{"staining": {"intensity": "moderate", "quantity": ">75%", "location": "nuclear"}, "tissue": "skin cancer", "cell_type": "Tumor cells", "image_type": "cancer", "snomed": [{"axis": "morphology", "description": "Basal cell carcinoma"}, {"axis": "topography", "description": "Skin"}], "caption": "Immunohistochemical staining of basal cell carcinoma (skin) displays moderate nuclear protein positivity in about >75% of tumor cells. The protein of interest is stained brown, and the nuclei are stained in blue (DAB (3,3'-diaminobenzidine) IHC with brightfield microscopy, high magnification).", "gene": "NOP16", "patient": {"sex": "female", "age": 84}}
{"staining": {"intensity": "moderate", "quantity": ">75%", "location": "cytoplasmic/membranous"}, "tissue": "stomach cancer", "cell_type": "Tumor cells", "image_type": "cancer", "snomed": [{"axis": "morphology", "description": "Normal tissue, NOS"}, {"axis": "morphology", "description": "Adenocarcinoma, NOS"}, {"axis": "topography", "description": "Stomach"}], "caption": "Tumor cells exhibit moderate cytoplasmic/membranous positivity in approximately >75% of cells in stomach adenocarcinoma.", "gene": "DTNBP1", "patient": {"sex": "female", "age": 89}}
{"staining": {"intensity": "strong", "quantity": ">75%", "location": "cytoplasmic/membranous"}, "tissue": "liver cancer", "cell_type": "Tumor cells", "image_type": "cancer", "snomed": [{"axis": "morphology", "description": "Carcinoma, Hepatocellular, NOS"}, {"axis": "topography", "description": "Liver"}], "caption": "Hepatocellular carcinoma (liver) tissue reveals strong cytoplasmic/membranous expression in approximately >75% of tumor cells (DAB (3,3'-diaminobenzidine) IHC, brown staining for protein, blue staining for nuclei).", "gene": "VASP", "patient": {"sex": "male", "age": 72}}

======

Task brief: Each line of the material above needs to be quoted exactly, please.

Result of the exercise:
{"staining": {"intensity": "moderate", "quantity": ">75%", "location": "nuclear"}, "tissue": "skin cancer", "cell_type": "Tumor cells", "image_type": "cancer", "snomed": [{"axis": "morphology", "description": "Basal cell carcinoma"}, {"axis": "topography", "description": "Skin"}], "caption": "Immunohistochemical staining of basal cell carcinoma (skin) displays moderate nuclear protein positivity in about >75% of tumor cells. The protein of interest is stained brown, and the nuclei are stained in blue (DAB (3,3'-diaminobenzidine) IHC with brightfield microscopy, high magnification).", "gene": "NOP16", "patient": {"sex": "female", "age": 84}}
{"staining": {"intensity": "moderate", "quantity": ">75%", "location": "cytoplasmic/membranous"}, "tissue": "stomach cancer", "cell_type": "Tumor cells", "image_type": "cancer", "snomed": [{"axis": "morphology", "description": "Normal tissue, NOS"}, {"axis": "morphology", "description": "Adenocarcinoma, NOS"}, {"axis": "topography", "description": "Stomach"}], "caption": "Tumor cells exhibit moderate cytoplasmic/membranous positivity in approximately >75% of cells in stomach adenocarcinoma.", "gene": "DTNBP1", "patient": {"sex": "female", "age": 89}}
{"staining": {"intensity": "strong", "quantity": ">75%", "location": "cytoplasmic/membranous"}, "tissue": "liver cancer", "cell_type": "Tumor cells", "image_type": "cancer", "snomed": [{"axis": "morphology", "description": "Carcinoma, Hepatocellular, NOS"}, {"axis": "topography", "description": "Liver"}], "caption": "Hepatocellular carcinoma (liver) tissue reveals strong cytoplasmic/membranous expression in approximately >75% of tumor cells (DAB (3,3'-diaminobenzidine) IHC, brown staining for protein, blue staining for nuclei).", "gene": "VASP", "patient": {"sex": "male", "age": 72}}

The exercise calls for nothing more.